Antonio Porchia: Voces abandonadas/ Verlassene Stimmen

zweisprachige

Ausgabe, aus dem Spanischen von Juana und Tobias Burghardt

Tropen Verlag, Köln 2002

133 S., 15,80 e

Wird's nicht einfach haben in unseren Buchläden, dieser Band: die deutsche Übersetzung des zweiten Teils von Porchias Lebenswerk Stimmen (der erste erschien 1999 und wurde auf dieser Seite bereits in der ZEIT Nr. 33/00 verzweifelt bepriesen). Denn was ist das nun? Lyrik? Philosophie? Kunst des Aphorismus? Wo ordnet man das ein? Vielleicht unter: Denkbilder. Oder Kippfiguren: "Der Ernst ist ein Merkmal der Kindheit, das in manchen Menschen fortbesteht." Evidenzblitze: "Es gibt keinen Schmerz, der nicht riefe."

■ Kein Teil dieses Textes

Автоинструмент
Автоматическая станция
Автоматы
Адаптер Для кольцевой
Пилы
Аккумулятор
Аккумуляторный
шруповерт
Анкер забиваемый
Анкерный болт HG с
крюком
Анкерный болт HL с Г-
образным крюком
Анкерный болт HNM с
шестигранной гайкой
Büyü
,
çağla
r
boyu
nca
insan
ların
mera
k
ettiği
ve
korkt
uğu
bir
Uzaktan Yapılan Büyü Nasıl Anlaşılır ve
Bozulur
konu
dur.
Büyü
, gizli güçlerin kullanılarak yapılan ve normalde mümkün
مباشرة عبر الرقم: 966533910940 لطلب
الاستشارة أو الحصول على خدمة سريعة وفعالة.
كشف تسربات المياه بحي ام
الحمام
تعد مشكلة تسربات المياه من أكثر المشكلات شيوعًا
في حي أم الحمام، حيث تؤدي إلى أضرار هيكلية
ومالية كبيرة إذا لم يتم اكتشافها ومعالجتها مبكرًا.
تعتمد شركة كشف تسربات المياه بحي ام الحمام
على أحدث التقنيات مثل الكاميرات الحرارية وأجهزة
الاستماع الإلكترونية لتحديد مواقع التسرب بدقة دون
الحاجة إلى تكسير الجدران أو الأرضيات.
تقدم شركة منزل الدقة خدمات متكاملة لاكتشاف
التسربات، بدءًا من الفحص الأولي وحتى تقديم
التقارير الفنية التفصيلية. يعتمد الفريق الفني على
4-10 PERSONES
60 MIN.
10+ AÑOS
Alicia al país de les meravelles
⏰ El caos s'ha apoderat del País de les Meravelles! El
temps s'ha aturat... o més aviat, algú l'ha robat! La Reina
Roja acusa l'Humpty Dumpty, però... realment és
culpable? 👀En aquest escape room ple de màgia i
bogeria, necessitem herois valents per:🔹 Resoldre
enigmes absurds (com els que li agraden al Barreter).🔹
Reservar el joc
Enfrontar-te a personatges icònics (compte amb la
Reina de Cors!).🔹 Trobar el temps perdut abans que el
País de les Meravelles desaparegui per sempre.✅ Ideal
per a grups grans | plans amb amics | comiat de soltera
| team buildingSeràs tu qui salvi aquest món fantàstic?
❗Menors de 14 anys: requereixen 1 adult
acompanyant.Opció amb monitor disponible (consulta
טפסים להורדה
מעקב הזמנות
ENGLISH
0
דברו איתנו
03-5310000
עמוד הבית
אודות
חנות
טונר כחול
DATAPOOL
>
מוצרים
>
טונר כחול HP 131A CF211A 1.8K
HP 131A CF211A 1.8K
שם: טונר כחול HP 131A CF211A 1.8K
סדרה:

Paradoxe. Helle Mystik: "Die Liebe wird aus zwei Lieben geboren und stirbt in einer." Ordnen Sie es unter Weltliteratur ein, lieber Buchhändler. Unter Kanon. Unter: unbedingt! Denn die vielen hundert ein- bis zehnzeiligen Texte, die Porchia Stimmen nannte, sind ganz einfach große Literatur, und wer will, kann in ihnen Wege zu Laotse und Wittgenstein finden, zu Kafka und Novalis und Pascal. Geboren 1886 in Italien, hat Porchia fast sein ganzes Leben in Buenos Aires verbracht, wo er 1968 auch gestorben ist. Ein kleiner Angestellter, dessen Schreiberei niemanden sonderlich interessierte, bis Europa, bis Paris ihn entdeckte. Juana und Tobias Burghardt haben Antonio Porchia jetzt der deutschen Sprache anvertraut - hoffen wir nur, dass seine Leser ihn finden!